Indeed, there were stories of boats being taken into the polluted harbor just to clean off any marine borers from other waters.
The good news is New York waterways are increasingly clean thanks to laws like the the 1972 Clean Water Act. But the bad news is the clean water has allowed marine borers to flourish:
Marine borers took out a heavily used Brooklyn footbridge over Sheepshead Bay in 2015, requiring the city to close it for several months to repair a hole-ridden foundation. The borers have also weakened timber pilings under the Carroll Street Bridge over the Gowanus Canal in Brooklyn, and under the F.D.R. Drive in Manhattan.

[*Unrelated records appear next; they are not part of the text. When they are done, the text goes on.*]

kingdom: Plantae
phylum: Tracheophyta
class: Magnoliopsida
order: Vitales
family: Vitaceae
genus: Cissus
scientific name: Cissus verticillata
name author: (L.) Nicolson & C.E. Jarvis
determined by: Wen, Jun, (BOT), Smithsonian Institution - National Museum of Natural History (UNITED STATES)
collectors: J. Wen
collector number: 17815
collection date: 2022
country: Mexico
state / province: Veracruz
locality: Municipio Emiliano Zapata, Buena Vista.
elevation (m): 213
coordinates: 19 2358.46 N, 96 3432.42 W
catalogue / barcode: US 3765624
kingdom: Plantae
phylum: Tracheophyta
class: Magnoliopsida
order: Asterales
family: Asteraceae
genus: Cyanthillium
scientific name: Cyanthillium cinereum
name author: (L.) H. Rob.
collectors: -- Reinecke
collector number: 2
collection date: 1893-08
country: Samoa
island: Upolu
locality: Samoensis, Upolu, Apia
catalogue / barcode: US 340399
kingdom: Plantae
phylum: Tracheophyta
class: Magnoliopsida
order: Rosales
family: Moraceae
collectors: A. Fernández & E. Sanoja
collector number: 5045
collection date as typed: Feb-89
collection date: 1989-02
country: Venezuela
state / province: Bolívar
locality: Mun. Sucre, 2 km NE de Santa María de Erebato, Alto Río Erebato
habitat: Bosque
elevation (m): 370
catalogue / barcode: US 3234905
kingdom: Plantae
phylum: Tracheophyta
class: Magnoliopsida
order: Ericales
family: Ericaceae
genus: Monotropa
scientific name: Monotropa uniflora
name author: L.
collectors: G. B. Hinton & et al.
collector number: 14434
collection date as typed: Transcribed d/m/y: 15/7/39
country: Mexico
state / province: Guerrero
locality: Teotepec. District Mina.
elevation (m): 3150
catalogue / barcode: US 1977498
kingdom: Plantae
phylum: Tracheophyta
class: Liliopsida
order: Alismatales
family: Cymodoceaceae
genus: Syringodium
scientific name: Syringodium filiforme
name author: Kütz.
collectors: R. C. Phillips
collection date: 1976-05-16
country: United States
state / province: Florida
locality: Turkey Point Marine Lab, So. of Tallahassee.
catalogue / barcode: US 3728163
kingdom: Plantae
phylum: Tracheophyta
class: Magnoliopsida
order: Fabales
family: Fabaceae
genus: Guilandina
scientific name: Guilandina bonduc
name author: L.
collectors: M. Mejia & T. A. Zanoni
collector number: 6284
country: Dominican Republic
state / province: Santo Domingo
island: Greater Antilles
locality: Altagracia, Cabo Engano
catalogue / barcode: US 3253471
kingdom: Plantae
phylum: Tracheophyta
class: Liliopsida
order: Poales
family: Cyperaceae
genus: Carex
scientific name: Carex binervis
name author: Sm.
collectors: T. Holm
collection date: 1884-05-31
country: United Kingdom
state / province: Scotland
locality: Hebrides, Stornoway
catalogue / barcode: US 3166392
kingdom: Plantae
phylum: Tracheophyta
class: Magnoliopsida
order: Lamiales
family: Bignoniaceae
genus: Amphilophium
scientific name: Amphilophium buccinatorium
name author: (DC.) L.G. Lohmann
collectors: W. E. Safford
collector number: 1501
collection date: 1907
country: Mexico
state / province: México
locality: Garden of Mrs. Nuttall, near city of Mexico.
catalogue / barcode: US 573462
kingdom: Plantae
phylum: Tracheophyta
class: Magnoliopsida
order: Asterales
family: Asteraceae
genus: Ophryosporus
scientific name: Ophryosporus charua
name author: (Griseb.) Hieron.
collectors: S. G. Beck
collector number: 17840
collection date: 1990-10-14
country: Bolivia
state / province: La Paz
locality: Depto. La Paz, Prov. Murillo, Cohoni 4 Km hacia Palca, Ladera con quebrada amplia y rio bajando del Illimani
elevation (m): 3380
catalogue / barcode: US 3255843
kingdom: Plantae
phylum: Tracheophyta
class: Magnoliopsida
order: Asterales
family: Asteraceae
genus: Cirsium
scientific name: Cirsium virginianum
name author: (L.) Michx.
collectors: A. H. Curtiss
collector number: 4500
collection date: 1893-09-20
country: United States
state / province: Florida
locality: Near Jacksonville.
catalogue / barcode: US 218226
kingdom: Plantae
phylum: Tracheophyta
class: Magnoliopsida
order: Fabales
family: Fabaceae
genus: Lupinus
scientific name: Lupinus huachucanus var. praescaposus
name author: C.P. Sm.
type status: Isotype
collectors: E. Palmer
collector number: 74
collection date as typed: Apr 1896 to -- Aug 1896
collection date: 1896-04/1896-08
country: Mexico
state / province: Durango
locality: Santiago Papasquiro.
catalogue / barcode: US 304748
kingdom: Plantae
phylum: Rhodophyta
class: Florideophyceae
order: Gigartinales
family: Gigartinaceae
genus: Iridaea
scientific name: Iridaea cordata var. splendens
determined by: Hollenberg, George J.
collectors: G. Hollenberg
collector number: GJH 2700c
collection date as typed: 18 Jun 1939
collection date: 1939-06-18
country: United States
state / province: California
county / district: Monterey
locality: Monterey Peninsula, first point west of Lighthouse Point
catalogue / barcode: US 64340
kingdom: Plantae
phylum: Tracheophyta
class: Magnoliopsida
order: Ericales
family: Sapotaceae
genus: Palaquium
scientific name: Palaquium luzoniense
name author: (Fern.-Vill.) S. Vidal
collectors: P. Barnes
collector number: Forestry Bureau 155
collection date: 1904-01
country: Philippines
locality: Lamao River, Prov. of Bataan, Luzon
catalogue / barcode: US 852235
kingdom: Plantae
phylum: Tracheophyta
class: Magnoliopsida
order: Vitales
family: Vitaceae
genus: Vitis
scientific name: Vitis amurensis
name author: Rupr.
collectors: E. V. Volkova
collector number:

Along the New Jersey waterfront their handiwork led most notably to the partial collapse of a pier at Frank Sinatra Park in Hoboken.
Now the city is spending massive amounts to fight the pests, including $114 million to coat the 11,000 timber pilings under Brooklyn Bridge Park with epoxy.
(Image of Teredo navalis from Popular Science Monthly, September 1878 and Wikipedia.)